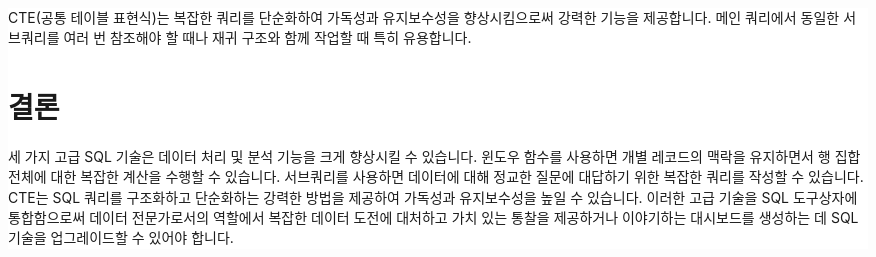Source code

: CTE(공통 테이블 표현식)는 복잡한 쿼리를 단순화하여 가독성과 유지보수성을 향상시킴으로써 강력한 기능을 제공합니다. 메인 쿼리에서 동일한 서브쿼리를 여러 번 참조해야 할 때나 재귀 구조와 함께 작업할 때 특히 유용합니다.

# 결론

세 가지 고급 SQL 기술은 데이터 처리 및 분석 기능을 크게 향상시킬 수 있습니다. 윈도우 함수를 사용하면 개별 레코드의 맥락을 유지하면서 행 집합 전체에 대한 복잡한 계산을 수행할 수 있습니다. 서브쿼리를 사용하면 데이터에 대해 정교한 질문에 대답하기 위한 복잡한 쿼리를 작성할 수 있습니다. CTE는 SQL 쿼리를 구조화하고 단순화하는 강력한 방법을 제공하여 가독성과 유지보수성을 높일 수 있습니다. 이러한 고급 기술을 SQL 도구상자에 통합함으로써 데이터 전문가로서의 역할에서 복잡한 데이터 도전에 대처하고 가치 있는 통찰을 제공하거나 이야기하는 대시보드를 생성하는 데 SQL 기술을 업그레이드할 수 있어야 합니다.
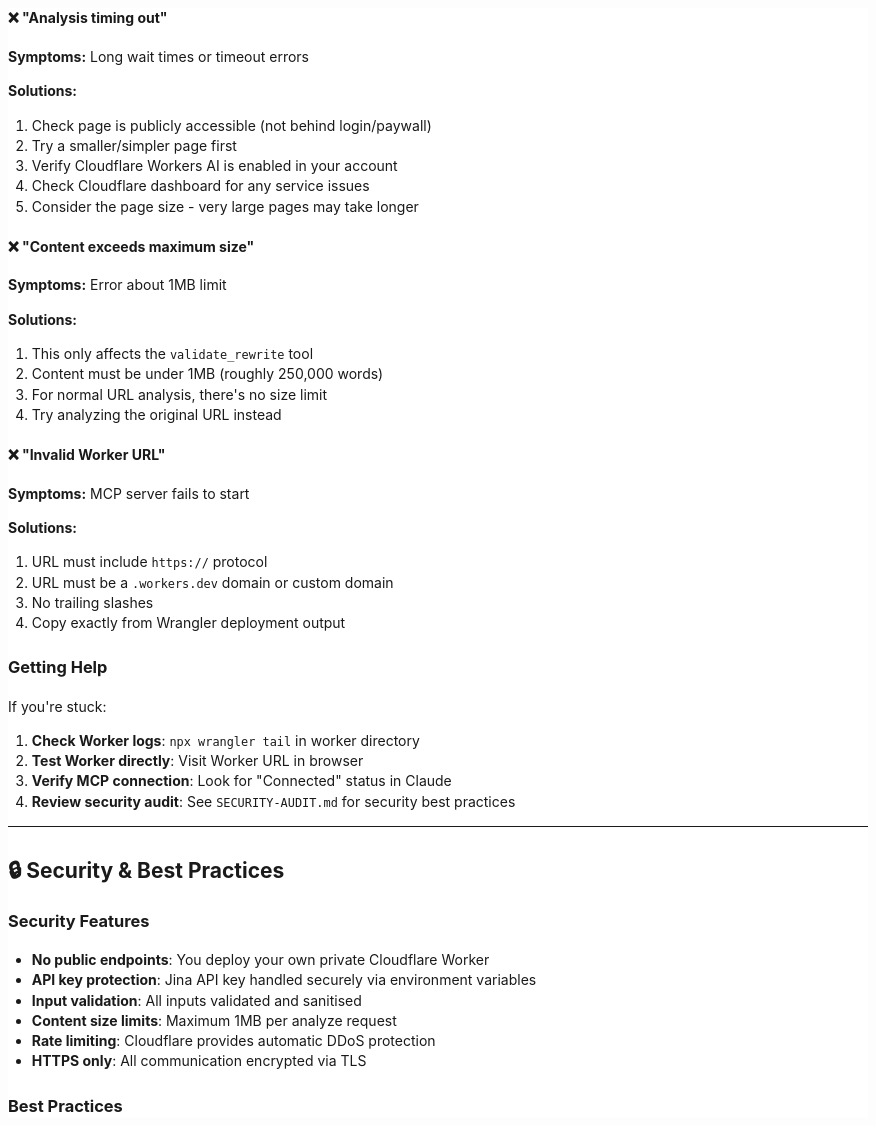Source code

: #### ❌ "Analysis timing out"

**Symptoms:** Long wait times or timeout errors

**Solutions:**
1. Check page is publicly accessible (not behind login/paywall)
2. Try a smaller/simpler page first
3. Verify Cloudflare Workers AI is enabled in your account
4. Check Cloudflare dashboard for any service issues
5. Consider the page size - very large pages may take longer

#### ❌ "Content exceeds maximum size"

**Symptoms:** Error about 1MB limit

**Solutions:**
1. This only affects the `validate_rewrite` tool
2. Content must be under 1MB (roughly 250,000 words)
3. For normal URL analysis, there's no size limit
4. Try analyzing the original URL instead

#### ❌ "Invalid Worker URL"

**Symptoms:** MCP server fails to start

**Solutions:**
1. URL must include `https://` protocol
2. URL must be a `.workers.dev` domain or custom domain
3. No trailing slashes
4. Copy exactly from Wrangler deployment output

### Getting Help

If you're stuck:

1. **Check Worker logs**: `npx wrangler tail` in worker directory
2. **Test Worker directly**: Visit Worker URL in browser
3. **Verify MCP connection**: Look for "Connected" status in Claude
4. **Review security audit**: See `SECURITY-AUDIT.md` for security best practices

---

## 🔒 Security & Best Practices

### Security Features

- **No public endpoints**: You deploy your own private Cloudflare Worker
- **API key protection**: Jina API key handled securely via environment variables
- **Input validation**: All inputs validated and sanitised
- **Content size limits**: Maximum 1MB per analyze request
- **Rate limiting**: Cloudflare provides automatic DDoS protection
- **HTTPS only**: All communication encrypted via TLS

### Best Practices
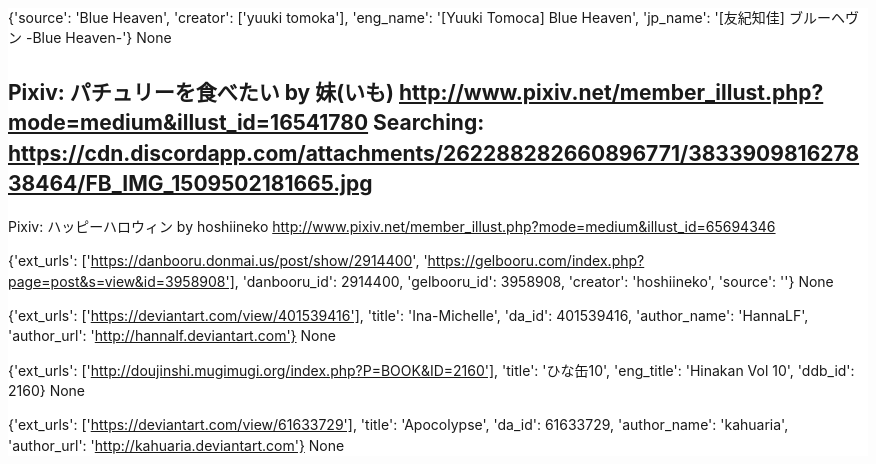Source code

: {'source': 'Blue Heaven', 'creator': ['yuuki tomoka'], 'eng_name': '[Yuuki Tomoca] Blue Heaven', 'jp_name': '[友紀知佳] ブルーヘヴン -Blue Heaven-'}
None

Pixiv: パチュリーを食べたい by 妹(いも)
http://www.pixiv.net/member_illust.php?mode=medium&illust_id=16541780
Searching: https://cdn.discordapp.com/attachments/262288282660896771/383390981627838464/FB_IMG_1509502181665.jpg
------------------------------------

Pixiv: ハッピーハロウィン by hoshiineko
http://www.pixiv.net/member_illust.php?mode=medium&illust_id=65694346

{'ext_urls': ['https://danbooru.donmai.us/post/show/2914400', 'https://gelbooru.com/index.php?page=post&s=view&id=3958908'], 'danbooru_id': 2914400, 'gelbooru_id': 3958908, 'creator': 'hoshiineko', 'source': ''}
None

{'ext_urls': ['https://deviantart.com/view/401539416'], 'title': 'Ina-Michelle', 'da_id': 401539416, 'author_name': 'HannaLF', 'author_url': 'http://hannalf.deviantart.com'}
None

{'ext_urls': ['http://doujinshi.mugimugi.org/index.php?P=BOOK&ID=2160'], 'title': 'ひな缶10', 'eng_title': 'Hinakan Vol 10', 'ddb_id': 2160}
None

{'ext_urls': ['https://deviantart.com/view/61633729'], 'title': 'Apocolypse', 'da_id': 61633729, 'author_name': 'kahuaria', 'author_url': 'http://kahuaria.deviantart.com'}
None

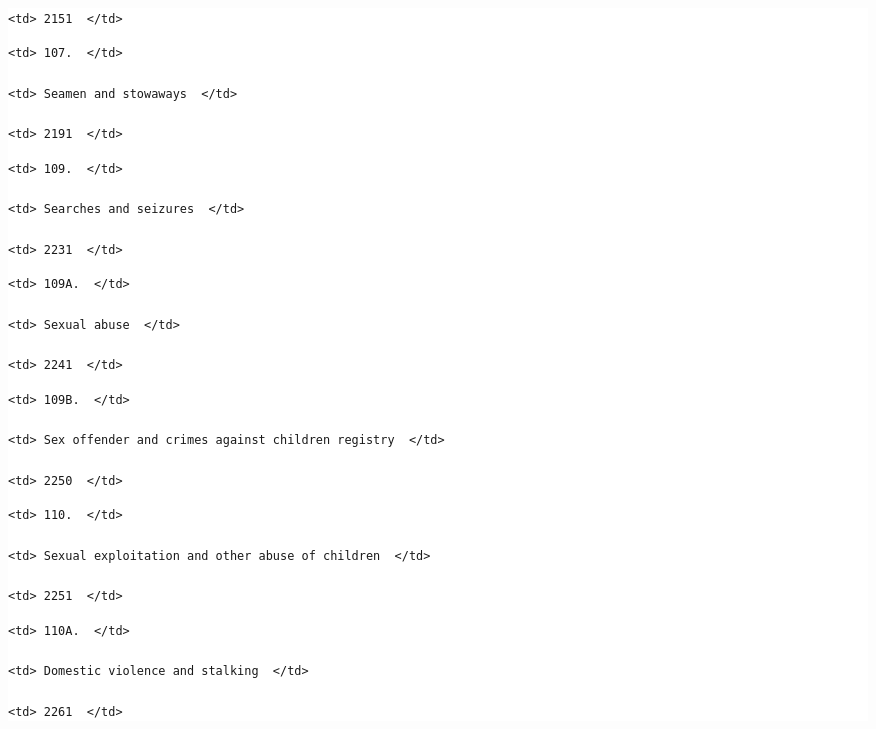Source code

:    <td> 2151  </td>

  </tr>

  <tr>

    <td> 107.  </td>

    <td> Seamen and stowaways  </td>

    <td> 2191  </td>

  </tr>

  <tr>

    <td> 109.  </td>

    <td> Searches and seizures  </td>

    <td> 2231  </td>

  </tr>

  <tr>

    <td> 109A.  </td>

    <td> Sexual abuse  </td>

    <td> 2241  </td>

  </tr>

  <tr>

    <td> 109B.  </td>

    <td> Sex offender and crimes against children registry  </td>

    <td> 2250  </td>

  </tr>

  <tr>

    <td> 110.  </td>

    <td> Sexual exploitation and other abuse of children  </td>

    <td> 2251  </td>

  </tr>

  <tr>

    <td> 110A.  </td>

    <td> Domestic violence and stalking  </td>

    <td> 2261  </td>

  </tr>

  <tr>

# # #

Written task —
Output the records exactly as they appear, skipping any pictures.

Output for this task —
Source code

: CTE(공통 테이블 표현식)는 복잡한 쿼리를 단순화하여 가독성과 유지보수성을 향상시킴으로써 강력한 기능을 제공합니다. 메인 쿼리에서 동일한 서브쿼리를 여러 번 참조해야 할 때나 재귀 구조와 함께 작업할 때 특히 유용합니다.

# 결론

세 가지 고급 SQL 기술은 데이터 처리 및 분석 기능을 크게 향상시킬 수 있습니다. 윈도우 함수를 사용하면 개별 레코드의 맥락을 유지하면서 행 집합 전체에 대한 복잡한 계산을 수행할 수 있습니다. 서브쿼리를 사용하면 데이터에 대해 정교한 질문에 대답하기 위한 복잡한 쿼리를 작성할 수 있습니다. CTE는 SQL 쿼리를 구조화하고 단순화하는 강력한 방법을 제공하여 가독성과 유지보수성을 높일 수 있습니다. 이러한 고급 기술을 SQL 도구상자에 통합함으로써 데이터 전문가로서의 역할에서 복잡한 데이터 도전에 대처하고 가치 있는 통찰을 제공하거나 이야기하는 대시보드를 생성하는 데 SQL 기술을 업그레이드할 수 있어야 합니다.
Source code

: #### ❌ "Analysis timing out"

**Symptoms:** Long wait times or timeout errors

**Solutions:**
1. Check page is publicly accessible (not behind login/paywall)
2. Try a smaller/simpler page first
3. Verify Cloudflare Workers AI is enabled in your account
4. Check Cloudflare dashboard for any service issues
5. Consider the page size - very large pages may take longer

#### ❌ "Content exceeds maximum size"

**Symptoms:** Error about 1MB limit

**Solutions:**
1. This only affects the `validate_rewrite` tool
2. Content must be under 1MB (roughly 250,000 words)
3. For normal URL analysis, there's no size limit
4. Try analyzing the original URL instead

#### ❌ "Invalid Worker URL"

**Symptoms:** MCP server fails to start

**Solutions:**
1. URL must include `https://` protocol
2. URL must be a `.workers.dev` domain or custom domain
3. No trailing slashes
4. Copy exactly from Wrangler deployment output

### Getting Help

If you're stuck:

1. **Check Worker logs**: `npx wrangler tail` in worker directory
2. **Test Worker directly**: Visit Worker URL in browser
3. **Verify MCP connection**: Look for "Connected" status in Claude
4. **Review security audit**: See `SECURITY-AUDIT.md` for security best practices

---

## 🔒 Security & Best Practices

### Security Features

- **No public endpoints**: You deploy your own private Cloudflare Worker
- **API key protection**: Jina API key handled securely via environment variables
- **Input validation**: All inputs validated and sanitised
- **Content size limits**: Maximum 1MB per analyze request
- **Rate limiting**: Cloudflare provides automatic DDoS protection
- **HTTPS only**: All communication encrypted via TLS

### Best Practices
Source code

: {'source': 'Blue Heaven', 'creator': ['yuuki tomoka'], 'eng_name': '[Yuuki Tomoca] Blue Heaven', 'jp_name': '[友紀知佳] ブルーヘヴン -Blue Heaven-'}
None

Pixiv: パチュリーを食べたい by 妹(いも)
http://www.pixiv.net/member_illust.php?mode=medium&illust_id=16541780
Searching: https://cdn.discordapp.com/attachments/262288282660896771/383390981627838464/FB_IMG_1509502181665.jpg
------------------------------------

Pixiv: ハッピーハロウィン by hoshiineko
http://www.pixiv.net/member_illust.php?mode=medium&illust_id=65694346

{'ext_urls': ['https://danbooru.donmai.us/post/show/2914400', 'https://gelbooru.com/index.php?page=post&s=view&id=3958908'], 'danbooru_id': 2914400, 'gelbooru_id': 3958908, 'creator': 'hoshiineko', 'source': ''}
None

{'ext_urls': ['https://deviantart.com/view/401539416'], 'title': 'Ina-Michelle', 'da_id': 401539416, 'author_name': 'HannaLF', 'author_url': 'http://hannalf.deviantart.com'}
None

{'ext_urls': ['http://doujinshi.mugimugi.org/index.php?P=BOOK&ID=2160'], 'title': 'ひな缶10', 'eng_title': 'Hinakan Vol 10', 'ddb_id': 2160}
None

{'ext_urls': ['https://deviantart.com/view/61633729'], 'title': 'Apocolypse', 'da_id': 61633729, 'author_name': 'kahuaria', 'author_url': 'http://kahuaria.deviantart.com'}
None

Source code

:    <td> 2151  </td>

  </tr>

  <tr>

    <td> 107.  </td>

    <td> Seamen and stowaways  </td>

    <td> 2191  </td>

  </tr>

  <tr>

    <td> 109.  </td>

    <td> Searches and seizures  </td>

    <td> 2231  </td>

  </tr>

  <tr>

    <td> 109A.  </td>

    <td> Sexual abuse  </td>

    <td> 2241  </td>

  </tr>

  <tr>

    <td> 109B.  </td>

    <td> Sex offender and crimes against children registry  </td>

    <td> 2250  </td>

  </tr>

  <tr>

    <td> 110.  </td>

    <td> Sexual exploitation and other abuse of children  </td>

    <td> 2251  </td>

  </tr>

  <tr>

    <td> 110A.  </td>

    <td> Domestic violence and stalking  </td>

    <td> 2261  </td>

  </tr>

  <tr>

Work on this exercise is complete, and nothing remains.